Rolls-Royce has clocked up 2,000,000km worth of testing of its first-ever battery-electric vehicle, the Spectre, as the company gets ready for first customer deliveries in the fourth quarter of this year.
Although these photos look more like glamour shots than rigorous testing, the company says it is aiming to put the Spectre through a testing program totalling 2.5 million kilometres to work out any kinks with the high-voltage components and the battery pack in particularly tough conditions.
South Africa has played a key role in the testing phase, with the Northern Cape’s Augrabies region and the French Corner in the Western Cape winelands providing temperatures upward of 50 degrees that are perfect for extreme temperature testing.
Late last year, Rolls-Royce took the Spectre up to Sweden’s Arctic Circle for some extreme cold weather testing, something that is particularly tough for batteries and electrical systems.
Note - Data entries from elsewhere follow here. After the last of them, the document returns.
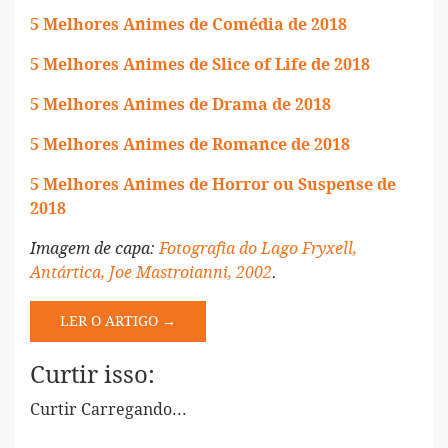
5 Melhores Animes de Comédia de 2018
5 Melhores Animes de Slice of Life de 2018
5 Melhores Animes de Drama de 2018
5 Melhores Animes de Romance de 2018
5 Melhores Animes de Horror ou Suspense de
2018
Imagem de capa:
Fotografia do Lago Fryxell,
Antártica, Joe Mastroianni, 2002
.
LER O ARTIGO →
Curtir isso:
Curtir
Carregando...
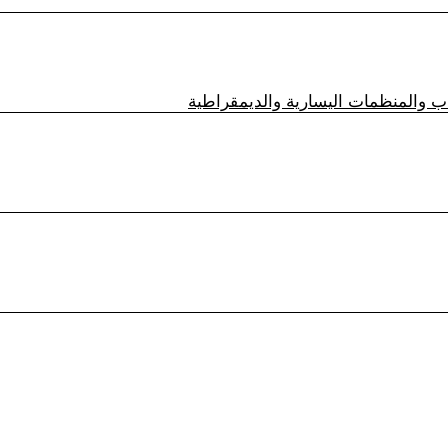
زاب والمنظمات اليسارية والديمقراطية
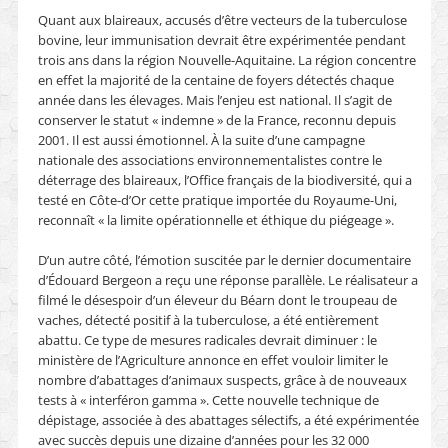
Quant aux blaireaux, accusés d’être vecteurs de la tuberculose
bovine, leur immunisation devrait être expérimentée pendant
trois ans dans la région Nouvelle-Aquitaine. La région concentre
en effet la majorité de la centaine de foyers détectés chaque
année dans les élevages. Mais l’enjeu est national. Il s’agit de
conserver le statut « indemne » de la France, reconnu depuis
2001. Il est aussi émotionnel. À la suite d’une campagne
nationale des associations environnementalistes contre le
déterrage des blaireaux, l’Office français de la biodiversité, qui a
testé en Côte-d’Or cette pratique importée du Royaume-Uni,
reconnaît « la limite opérationnelle et éthique du piégeage ».
D’un autre côté, l’émotion suscitée par le dernier documentaire
d’Édouard Bergeon a reçu une réponse parallèle. Le réalisateur a
filmé le désespoir d’un éleveur du Béarn dont le troupeau de
vaches, détecté positif à la tuberculose, a été entièrement
abattu. Ce type de mesures radicales devrait diminuer : le
ministère de l’Agriculture annonce en effet vouloir limiter le
nombre d’abattages d’animaux suspects, grâce à de nouveaux
tests à « interféron gamma ». Cette nouvelle technique de
dépistage, associée à des abattages sélectifs, a été expérimentée
avec succès depuis une dizaine d’années pour les 32 000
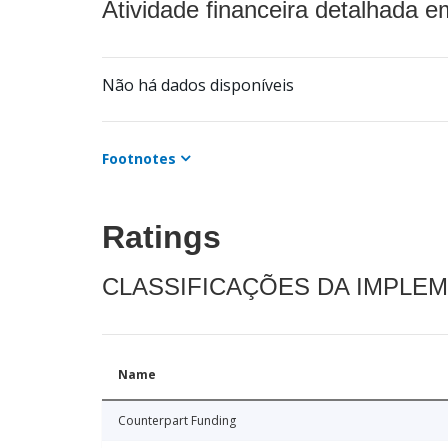
Atividade financeira detalhada e
Não há dados disponíveis
Footnotes
Ratings
CLASSIFICAÇÕES DA IMPLE
Name
Counterpart Funding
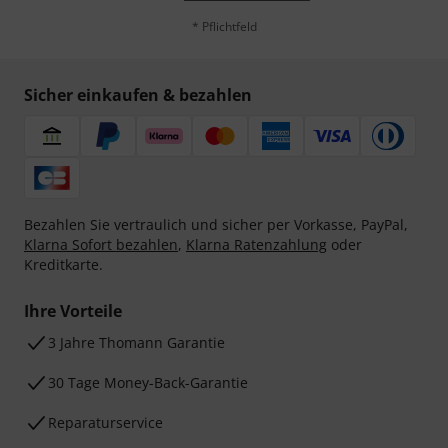
* Pflichtfeld
Sicher einkaufen & bezahlen
Bezahlen Sie vertraulich und sicher per Vorkasse, PayPal,
Klarna Sofort bezahlen
,
Klarna Ratenzahlung
oder
Kreditkarte.
Ihre Vorteile
3 Jahre Thomann Garantie
30 Tage Money-Back-Garantie
Reparaturservice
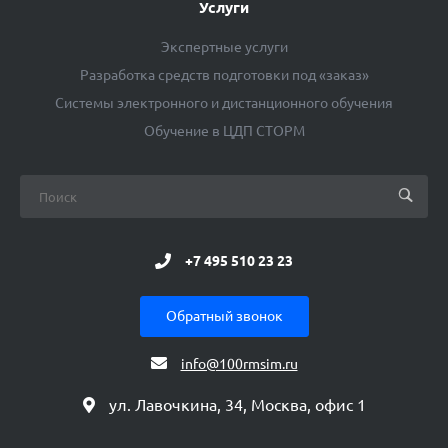
Услуги
Экспертные услуги
Разработка средств подготовки под «заказ»
Системы электронного и дистанционного обучения
Обучение в ЦДП СТОРМ
+7 495 510 23 23
Обратный звонок
info@100rmsim.ru
ул. Лавочкина, 34, Москва, офис 1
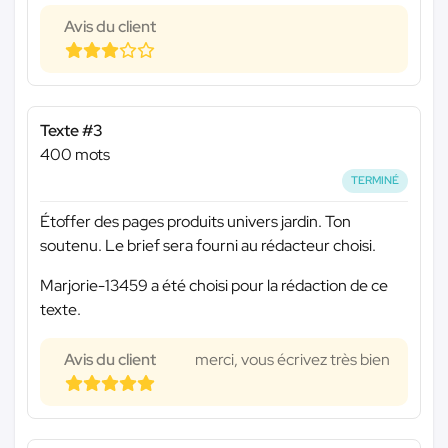
Avis du client
Texte #3
400 mots
TERMINÉ
Étoffer des pages produits univers jardin. Ton
soutenu. Le brief sera fourni au rédacteur choisi.
Marjorie-13459 a été choisi pour la rédaction de ce
texte.
Avis du client
merci, vous écrivez très bien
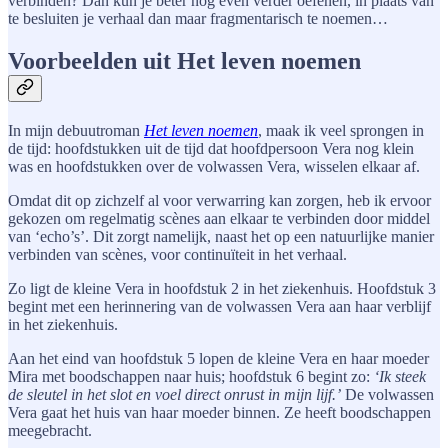
verbinden? Dan kun je beter nog even verder oefenen, in plaats van
te besluiten je verhaal dan maar fragmentarisch te noemen…
Voorbeelden uit Het leven noemen
In mijn debuutroman
Het leven noemen
, maak ik veel sprongen in
de tijd: hoofdstukken uit de tijd dat hoofdpersoon Vera nog klein
was en hoofdstukken over de volwassen Vera, wisselen elkaar af.
Omdat dit op zichzelf al voor verwarring kan zorgen, heb ik ervoor
gekozen om regelmatig scènes aan elkaar te verbinden door middel
van ‘echo’s’. Dit zorgt namelijk, naast het op een natuurlijke manier
verbinden van scènes, voor continuïteit in het verhaal.
Zo ligt de kleine Vera in hoofdstuk 2 in het ziekenhuis. Hoofdstuk 3
begint met een herinnering van de volwassen Vera aan haar verblijf
in het ziekenhuis.
Aan het eind van hoofdstuk 5 lopen de kleine Vera en haar moeder
Mira met boodschappen naar huis; hoofdstuk 6 begint zo:
‘Ik steek
de sleutel in het slot en voel direct onrust in mijn lijf.’
De volwassen
Vera gaat het huis van haar moeder binnen. Ze heeft boodschappen
meegebracht.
As a reminder, the Rolls-Royce Spectre is set to produce at least 430kW/900Nm from a dual electric motor setup, with power supplied by an unconfirmed battery capacity, although we know it weighs around 700kg and offers a claimed range of 520km on the WLTP test cycle. Rolls-Royce director of engineering, Mihiar Ayoubi, said:
“The reason for our extraordinary and restless global testing process is simple: there has never been a motor car like the Spectre before. Spectre represents not just a new paradigm in our technology, but the entire future direction of our brand.”